++++ Provided entries ++++
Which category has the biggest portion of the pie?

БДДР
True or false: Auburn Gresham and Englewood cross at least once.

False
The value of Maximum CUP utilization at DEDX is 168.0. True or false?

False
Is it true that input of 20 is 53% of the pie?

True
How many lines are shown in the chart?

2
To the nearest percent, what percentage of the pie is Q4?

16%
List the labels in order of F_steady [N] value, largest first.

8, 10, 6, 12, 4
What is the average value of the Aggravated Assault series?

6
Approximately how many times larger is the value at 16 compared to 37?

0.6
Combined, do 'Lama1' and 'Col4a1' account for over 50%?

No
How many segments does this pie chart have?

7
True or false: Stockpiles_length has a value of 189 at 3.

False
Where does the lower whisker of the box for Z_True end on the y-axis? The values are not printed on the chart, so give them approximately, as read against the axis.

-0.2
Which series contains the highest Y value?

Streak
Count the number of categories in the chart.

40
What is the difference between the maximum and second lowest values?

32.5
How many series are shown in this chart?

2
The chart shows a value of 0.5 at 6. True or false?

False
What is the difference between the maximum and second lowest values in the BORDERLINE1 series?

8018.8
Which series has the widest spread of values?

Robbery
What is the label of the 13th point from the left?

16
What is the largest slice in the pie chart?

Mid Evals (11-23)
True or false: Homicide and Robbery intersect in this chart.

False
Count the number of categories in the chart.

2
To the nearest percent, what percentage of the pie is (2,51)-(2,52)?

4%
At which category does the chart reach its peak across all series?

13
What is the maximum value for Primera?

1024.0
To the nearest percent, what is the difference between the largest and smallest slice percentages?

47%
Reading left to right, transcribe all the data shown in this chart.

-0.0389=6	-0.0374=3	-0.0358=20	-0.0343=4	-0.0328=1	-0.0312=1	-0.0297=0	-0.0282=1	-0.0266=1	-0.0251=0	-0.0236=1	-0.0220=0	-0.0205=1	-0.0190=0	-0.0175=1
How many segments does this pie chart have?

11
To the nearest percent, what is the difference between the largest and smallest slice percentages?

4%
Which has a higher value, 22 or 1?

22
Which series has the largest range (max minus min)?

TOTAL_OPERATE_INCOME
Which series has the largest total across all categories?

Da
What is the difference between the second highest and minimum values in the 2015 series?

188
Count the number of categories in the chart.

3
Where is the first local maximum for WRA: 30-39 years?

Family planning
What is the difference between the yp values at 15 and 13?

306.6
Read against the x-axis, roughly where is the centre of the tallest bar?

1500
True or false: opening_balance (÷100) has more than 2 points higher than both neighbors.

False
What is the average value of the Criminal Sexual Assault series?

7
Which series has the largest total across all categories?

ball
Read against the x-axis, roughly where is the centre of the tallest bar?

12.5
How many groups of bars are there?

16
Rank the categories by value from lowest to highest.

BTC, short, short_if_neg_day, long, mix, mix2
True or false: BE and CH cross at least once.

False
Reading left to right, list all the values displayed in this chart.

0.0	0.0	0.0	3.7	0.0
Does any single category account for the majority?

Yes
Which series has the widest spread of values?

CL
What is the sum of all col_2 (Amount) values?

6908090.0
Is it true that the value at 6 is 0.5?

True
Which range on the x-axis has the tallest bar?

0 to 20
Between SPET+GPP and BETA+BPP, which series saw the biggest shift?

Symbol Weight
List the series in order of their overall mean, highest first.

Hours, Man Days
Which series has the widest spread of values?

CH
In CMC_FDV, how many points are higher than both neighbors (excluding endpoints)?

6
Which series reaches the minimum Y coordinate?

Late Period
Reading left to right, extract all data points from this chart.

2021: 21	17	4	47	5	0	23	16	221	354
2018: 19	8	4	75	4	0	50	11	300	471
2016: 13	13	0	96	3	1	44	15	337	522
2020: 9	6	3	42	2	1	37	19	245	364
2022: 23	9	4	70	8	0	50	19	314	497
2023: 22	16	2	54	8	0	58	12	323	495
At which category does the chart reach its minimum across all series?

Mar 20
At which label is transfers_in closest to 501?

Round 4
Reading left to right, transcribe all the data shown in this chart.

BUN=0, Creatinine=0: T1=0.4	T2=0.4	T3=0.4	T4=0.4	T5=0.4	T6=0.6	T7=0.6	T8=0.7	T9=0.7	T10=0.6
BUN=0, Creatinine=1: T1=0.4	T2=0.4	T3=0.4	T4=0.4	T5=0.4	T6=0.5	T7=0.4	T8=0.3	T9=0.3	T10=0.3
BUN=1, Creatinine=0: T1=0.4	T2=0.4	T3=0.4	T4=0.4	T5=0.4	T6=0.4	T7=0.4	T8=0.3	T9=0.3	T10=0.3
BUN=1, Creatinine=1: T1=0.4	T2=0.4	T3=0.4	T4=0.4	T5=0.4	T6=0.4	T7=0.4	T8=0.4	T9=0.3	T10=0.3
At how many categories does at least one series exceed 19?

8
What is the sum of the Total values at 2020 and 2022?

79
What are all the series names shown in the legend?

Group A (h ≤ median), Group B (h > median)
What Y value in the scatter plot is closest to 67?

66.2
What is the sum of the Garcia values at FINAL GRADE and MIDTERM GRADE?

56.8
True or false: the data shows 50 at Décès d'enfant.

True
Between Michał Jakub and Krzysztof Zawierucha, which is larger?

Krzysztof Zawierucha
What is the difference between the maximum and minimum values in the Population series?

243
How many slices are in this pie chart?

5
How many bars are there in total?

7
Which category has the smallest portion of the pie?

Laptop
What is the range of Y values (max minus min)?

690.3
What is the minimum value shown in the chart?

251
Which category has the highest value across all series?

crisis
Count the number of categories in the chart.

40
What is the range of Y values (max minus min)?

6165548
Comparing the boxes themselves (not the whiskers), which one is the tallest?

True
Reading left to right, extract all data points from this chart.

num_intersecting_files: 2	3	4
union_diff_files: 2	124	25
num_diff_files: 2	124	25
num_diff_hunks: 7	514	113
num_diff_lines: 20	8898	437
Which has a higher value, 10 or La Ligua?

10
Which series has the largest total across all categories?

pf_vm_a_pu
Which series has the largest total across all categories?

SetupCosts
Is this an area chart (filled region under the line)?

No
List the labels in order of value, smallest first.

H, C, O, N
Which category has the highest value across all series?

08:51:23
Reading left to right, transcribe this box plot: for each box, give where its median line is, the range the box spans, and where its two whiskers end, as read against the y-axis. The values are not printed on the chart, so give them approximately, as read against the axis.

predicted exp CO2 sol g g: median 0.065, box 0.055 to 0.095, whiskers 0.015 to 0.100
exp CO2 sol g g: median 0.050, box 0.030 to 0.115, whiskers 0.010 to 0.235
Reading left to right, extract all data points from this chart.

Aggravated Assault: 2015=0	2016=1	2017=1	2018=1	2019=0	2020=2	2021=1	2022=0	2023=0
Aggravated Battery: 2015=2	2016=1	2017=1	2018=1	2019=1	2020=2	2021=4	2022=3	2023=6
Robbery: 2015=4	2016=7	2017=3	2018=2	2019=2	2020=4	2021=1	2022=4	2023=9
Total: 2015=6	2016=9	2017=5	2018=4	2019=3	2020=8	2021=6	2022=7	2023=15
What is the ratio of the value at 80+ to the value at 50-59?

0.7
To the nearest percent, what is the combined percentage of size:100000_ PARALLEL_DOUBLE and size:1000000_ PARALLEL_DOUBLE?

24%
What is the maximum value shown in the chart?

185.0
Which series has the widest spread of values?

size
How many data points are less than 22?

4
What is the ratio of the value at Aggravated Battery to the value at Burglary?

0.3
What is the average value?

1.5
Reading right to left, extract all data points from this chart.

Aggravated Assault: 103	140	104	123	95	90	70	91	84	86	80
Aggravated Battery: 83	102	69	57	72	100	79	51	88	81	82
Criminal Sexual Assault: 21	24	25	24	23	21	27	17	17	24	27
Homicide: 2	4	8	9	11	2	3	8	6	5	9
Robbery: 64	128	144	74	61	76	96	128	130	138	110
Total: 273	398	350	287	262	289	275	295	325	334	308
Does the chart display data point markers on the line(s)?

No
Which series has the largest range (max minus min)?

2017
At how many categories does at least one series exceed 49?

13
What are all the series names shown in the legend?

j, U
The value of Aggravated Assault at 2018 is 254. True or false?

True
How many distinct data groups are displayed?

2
++++
→ Work order: Please rewrite the lines that begin with the line containing "8, 10, 6, 12, 4" and end with the line containing "Which has a higher value, 22 or 1?", changing "pie" to "donut" and leaving everything else unchanged.

→ Result for this task:
8, 10, 6, 12, 4
What is the average value of the Aggravated Assault series?

6
Approximately how many times larger is the value at 16 compared to 37?

0.6
Combined, do 'Lama1' and 'Col4a1' account for over 50%?

No
How many segments does this donut chart have?

7
True or false: Stockpiles_length has a value of 189 at 3.

False
Where does the lower whisker of the box for Z_True end on the y-axis? The values are not printed on the chart, so give them approximately, as read against the axis.

-0.2
Which series contains the highest Y value?

Streak
Count the number of categories in the chart.

40
What is the difference between the maximum and second lowest values?

32.5
How many series are shown in this chart?

2
The chart shows a value of 0.5 at 6. True or false?

False
What is the difference between the maximum and second lowest values in the BORDERLINE1 series?

8018.8
Which series has the widest spread of values?

Robbery
What is the label of the 13th point from the left?

16
What is the largest slice in the donut chart?

Mid Evals (11-23)
True or false: Homicide and Robbery intersect in this chart.

False
Count the number of categories in the chart.

2
To the nearest percent, what percentage of the donut is (2,51)-(2,52)?

4%
At which category does the chart reach its peak across all series?

13
What is the maximum value for Primera?

1024.0
To the nearest percent, what is the difference between the largest and smallest slice percentages?

47%
Reading left to right, transcribe all the data shown in this chart.

-0.0389=6	-0.0374=3	-0.0358=20	-0.0343=4	-0.0328=1	-0.0312=1	-0.0297=0	-0.0282=1	-0.0266=1	-0.0251=0	-0.0236=1	-0.0220=0	-0.0205=1	-0.0190=0	-0.0175=1
How many segments does this donut chart have?

11
To the nearest percent, what is the difference between the largest and smallest slice percentages?

4%
Which has a higher value, 22 or 1?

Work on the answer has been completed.